A CKC WC/I/X JH/SH judge here:
Currently the rules for WC say the dog SHOULD deliver to hand. Failure to deliver to hand is classified as a minor fault. The way the rule book puts it, repeated minor faults accumulate to a moderate fault, and 2 or more moderate faults can be sufficient for elimination. So what does that mean? Try to get the dog to deliver to hand, but if it doesn't once or twice it should not mean a fail unless there are other problems. Failure to bring the bird back across the line is another matter--that is a serious fault and grounds for elimination.

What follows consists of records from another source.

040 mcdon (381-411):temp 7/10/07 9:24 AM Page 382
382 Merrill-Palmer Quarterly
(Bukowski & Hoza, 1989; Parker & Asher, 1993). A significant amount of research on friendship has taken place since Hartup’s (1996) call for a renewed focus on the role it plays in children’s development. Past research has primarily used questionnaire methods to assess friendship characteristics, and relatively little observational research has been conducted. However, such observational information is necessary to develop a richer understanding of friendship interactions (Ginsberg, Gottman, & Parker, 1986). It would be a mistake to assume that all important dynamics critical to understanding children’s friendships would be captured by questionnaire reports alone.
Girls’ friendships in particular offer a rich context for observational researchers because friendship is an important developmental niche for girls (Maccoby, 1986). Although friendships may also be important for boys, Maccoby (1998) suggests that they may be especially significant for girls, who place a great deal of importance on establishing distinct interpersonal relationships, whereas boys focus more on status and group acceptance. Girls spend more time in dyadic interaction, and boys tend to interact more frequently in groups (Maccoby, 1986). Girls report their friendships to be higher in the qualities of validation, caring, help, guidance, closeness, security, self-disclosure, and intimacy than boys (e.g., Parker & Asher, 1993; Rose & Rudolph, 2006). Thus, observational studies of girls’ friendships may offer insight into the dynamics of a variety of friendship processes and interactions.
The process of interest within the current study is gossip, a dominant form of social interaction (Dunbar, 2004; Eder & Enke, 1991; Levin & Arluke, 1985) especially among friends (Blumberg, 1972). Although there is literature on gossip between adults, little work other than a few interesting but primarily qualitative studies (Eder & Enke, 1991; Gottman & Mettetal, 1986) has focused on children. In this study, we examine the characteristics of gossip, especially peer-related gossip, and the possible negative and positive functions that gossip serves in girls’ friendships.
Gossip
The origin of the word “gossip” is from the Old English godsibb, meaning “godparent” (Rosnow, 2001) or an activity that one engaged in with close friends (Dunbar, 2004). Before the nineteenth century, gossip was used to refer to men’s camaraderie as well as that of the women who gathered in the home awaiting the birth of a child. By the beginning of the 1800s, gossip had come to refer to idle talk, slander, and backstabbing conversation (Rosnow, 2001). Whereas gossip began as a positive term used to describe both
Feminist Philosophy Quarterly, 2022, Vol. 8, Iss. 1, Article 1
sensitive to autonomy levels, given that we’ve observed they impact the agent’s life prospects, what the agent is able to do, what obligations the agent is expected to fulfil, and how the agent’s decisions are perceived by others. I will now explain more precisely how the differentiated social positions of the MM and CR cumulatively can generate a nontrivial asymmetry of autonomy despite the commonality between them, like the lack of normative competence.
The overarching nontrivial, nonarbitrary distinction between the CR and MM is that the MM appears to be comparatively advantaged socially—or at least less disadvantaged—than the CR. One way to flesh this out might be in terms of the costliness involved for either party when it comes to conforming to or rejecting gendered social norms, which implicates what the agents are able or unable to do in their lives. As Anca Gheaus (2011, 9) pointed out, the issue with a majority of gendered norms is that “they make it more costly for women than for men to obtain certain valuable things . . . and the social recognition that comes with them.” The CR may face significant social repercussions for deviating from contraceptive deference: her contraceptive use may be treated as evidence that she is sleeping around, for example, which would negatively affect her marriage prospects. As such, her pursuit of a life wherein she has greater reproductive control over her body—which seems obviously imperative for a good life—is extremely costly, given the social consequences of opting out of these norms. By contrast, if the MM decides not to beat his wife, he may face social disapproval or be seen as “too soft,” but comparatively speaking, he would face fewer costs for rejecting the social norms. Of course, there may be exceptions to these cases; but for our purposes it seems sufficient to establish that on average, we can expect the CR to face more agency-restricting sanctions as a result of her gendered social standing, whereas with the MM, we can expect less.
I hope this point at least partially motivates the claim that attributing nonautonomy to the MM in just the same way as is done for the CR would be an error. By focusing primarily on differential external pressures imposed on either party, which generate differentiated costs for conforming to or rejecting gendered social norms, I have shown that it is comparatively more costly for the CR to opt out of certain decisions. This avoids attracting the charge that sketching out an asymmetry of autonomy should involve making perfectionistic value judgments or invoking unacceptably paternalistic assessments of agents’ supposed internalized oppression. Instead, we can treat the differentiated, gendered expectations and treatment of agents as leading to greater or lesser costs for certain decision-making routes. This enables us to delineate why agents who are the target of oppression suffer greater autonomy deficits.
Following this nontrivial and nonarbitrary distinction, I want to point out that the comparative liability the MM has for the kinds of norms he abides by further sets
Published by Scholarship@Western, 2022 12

On the line you can use your lead looped around the dog's neck for restraint. It should just be snug enough to keep the dog under control. Don't leave it so loose that pupster might wiggle her head around and break free, but don't have it so tight the dog is in a stranglehold. You are being observed for trainability qualities on the line, and sitting attentively until released is what is ideally desired from the dog. Unruly behaviour on the line would be a fault again. Take your time getting the dog set up on the line. Ensure the dog's spine is aligned with the first mark, remind them of the sit command again, and then signal for the bird. Once you signal you are not to speak again until you are released! Once the judges call dog or your number you are free to tell the dog sit again if necessary, get them refocused if they have looked away, cue them with "good" or whatever you use if they are looking in the right place, and send them. Now if the dog starts to act like a bucking bronco while the marks are going down, do what you need to do to get them settled, such as commanding sit. It will be a fault (poor line manners are another minor fault), but better that fault than the dog breaking free (going before sent is a moderate fault) or such. Once your dog has the bird you are free to to encourage the return with voice, hand and whistle signals in WC. But remember--no handling in WC--the dog must find the bird on their own. You can encourage them to keep working, but remember also that a dog that appears disinterested or gives up on his hunt is going to accumulate faults.

As I put in this month's WC column in the Leaves, if you have not yet read the rulebook, read it and then read it again!!! Highlight it and make notes in the margin!! Remember that it is not the judges' responsibility to tell you what the rules are--it is your responsibility to have read and understood the rules, and to ask questions at the handler meeting if there is any clarification needed. If you do not have time to order a hard copy from the CKC you can get a digital copy in the members sections of the CKC website, if you are a CKC member.


----------